## How to complete this task
Skip every picture. Print each line from the one containing "309 231 24297" through the end of the records below, word for word.

## Listed records
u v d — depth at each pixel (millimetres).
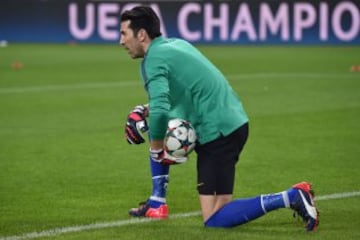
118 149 39312
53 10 109562
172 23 105438
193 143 24203
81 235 24453
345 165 35312
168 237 24016
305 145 39875
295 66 79438
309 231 24297
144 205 26938
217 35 104875
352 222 25891
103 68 79875
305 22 102500
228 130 24250
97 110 52438
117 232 24750
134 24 24406
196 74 24359
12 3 110375
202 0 104688
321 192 30344
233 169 24609
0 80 69812
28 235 24516
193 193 30391
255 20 103875
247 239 23672
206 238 23781
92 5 108375
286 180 32531
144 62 24344
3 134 43688
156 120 23750
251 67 79000
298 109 51875
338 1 100938
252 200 24125
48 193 30453
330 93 59656
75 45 107500
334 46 101438
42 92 61875
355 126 45375
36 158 37156
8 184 31984
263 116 49125
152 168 26672
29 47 104625
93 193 30453
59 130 44844
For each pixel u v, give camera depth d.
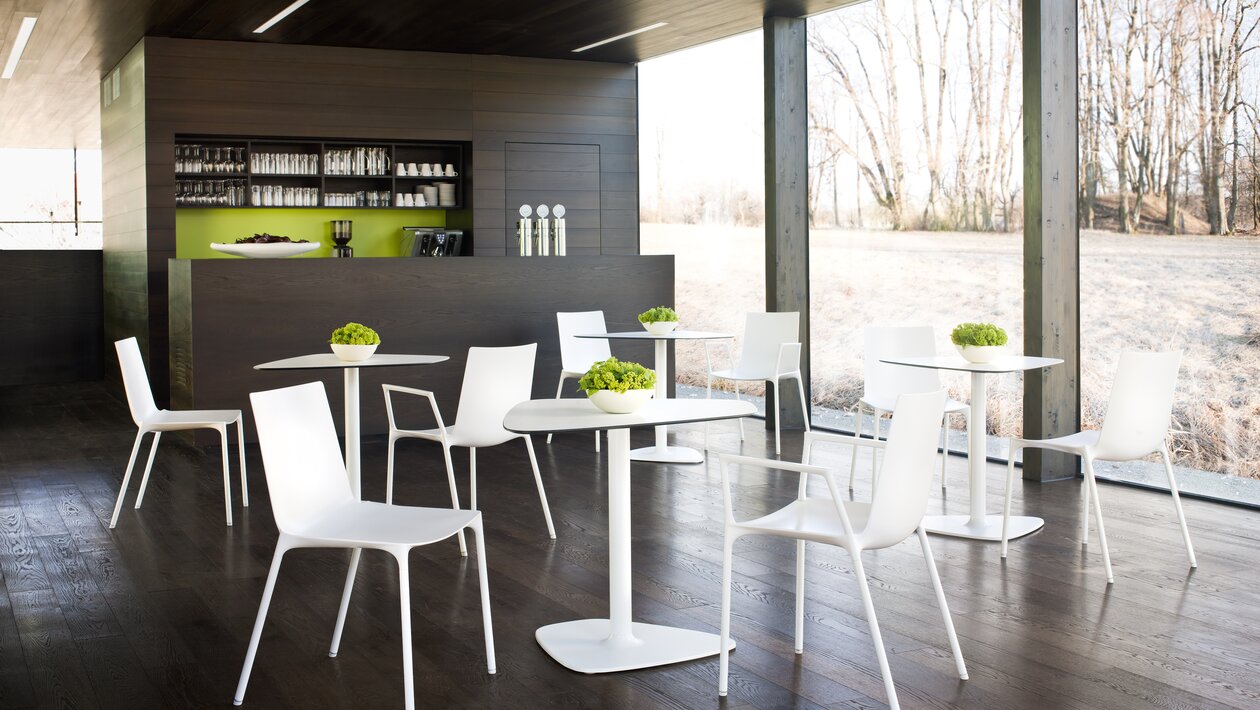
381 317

## Answer to this task
309 231 24297
144 205 26938
217 35 104875
352 222 25891
103 68 79875
305 22 102500
228 130 24250
97 110 52438
117 232 24750
134 24 24406
196 74 24359
12 3 110375
202 0 104688
321 192 30344
233 169 24609
0 80 69812
28 235 24516
193 193 30391
255 20 103875
247 239 23672
206 238 23781
92 5 108375
286 180 32531
144 62 24344
3 134 43688
156 120 23750
251 67 79000
298 109 51875
338 1 100938
252 200 24125
48 193 30453
330 93 59656
75 45 107500
334 46 101438
42 92 61875
355 126 45375
36 158 37156
8 184 31984
263 116 49125
152 168 26672
29 47 104625
93 193 30453
59 130 44844
For each pixel u v, give camera depth d.
381 317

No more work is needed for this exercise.